V. Mantes Apenninus Region from the series: Geologic Maps of Lunar Orbiter and Apollo Landing Sites, 1972
Lithograph and screen print with collage additions; 22 1/2 x 30 inches
Acquired in 1983
The ten lithographs in this portfolio are some of the first prints that Nancy Graves ever made as well as the first to be produced in an edition. Throughout her long career, the artist worked in many mediums including sculpture, painting, drawing, mixed media, printmaking and film which she often combined in her cross-disciplinary practice. Graves’ prints, for example, were an outgrowth of her paintings and drawings and she typically moved seamlessly between these mediums. Her diverse body of work, which also included set design, was bound together by abounding color.
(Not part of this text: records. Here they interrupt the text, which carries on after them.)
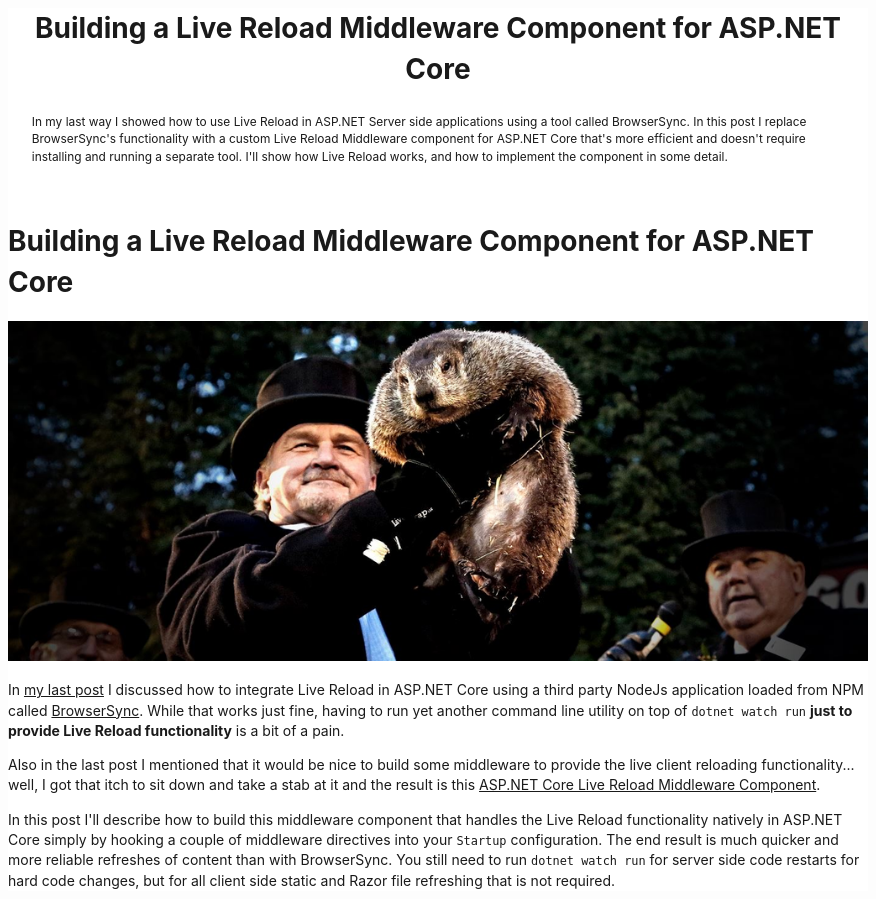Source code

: ﻿---
title: Building a Live Reload Middleware Component for ASP.NET Core
abstract: In my last way I showed how to use Live Reload in ASP.NET Server side applications using a tool called BrowserSync. In this post I replace BrowserSync's functionality with a custom Live Reload Middleware component for ASP.NET Core that's more efficient and doesn't require installing and running a separate tool. I'll show how Live Reload works, and how to implement the component in some detail.
keywords: Live Reload,LiveReload,Middleware,Development,Debugging,AspNetCore
categories: ASP.NET Core
weblogName: Rick Strahl WordPress
permalink: https://weblog.west-wind.com/posts/2019/Jun/03/Building-Live-Reload-Middleware-for-ASPNET-Core
postDate: 2019-06-03T13:17:45.8069309-07:00
---
# Building a Live Reload Middleware Component for ASP.NET Core

![](Refresh.jpg)

In [my last post](https://weblog.west-wind.com/posts/2019/May/18/Live-Reloading-Server-Side-ASPNET-Core-App) I discussed how to integrate Live Reload in ASP.NET Core using a third party NodeJs application loaded from NPM called [BrowserSync](https://browsersync.io). While that works just fine, having to run yet another command line utility on top of `dotnet watch run` **just to provide Live Reload functionality** is a bit of a pain. 

Also in the last post I mentioned that it would be nice to build some middleware to provide the live client reloading functionality...  well, I got that itch to sit down and take a stab at it and the result is this [ASP.NET Core Live Reload Middleware Component](https://github.com/RickStrahl/Westwind.AspnetCore.LiveReload). 

In this post I'll describe how to build this middleware component that handles the Live Reload functionality natively in ASP.NET Core simply by hooking a couple of middleware directives into your `Startup` configuration. The end result is much quicker and more reliable refreshes of content than with BrowserSync. You still need to run `dotnet watch run` for server side code restarts for hard code changes, but for all client side static and Razor file refreshing that is not required.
In the "Lithographs Based on Geologic Maps of Lunar Orbiter and Apollo Landing Sites" series, Graves used color to provide visual cues for interacting with the works, suggesting lead-ins to where viewers’ eye would be drawn to and how their gazes would travel. In these works the artist examined repetition, variation, and verisimilitude to help viewers perceive visual information. The ten prints are interpretations of the actual maps that NASA produced in preparation for the Apollo mission. Transposing portions of the lunar charts into larger drawings, Graves stippled the images onto sheets of Mylar which she then transferred to light-sensitive aluminum plates. The result were entirely new compositions that engaged abstraction while evoking the spatial origin of the source images. These lithographs are consistent with an entire body of work where Graves repurposed objective scientific materials into compelling, expressive works of art. Graves studied at Vassar College and received her MFA from Yale University, where her classmates included Robert Mangold, Rackstraw Downes, Brice Marden, Chuck Close, and Richard Serra. In 1969, she became the youngest artist, and the only the fifth woman, to receive a solo exhibition at the Whitney Museum of American Art in New York. This opportunity helped launch her career. She went on to receive countless honors and distinctions during her life despite of it being cut short by her untimely death from cancer at age 54.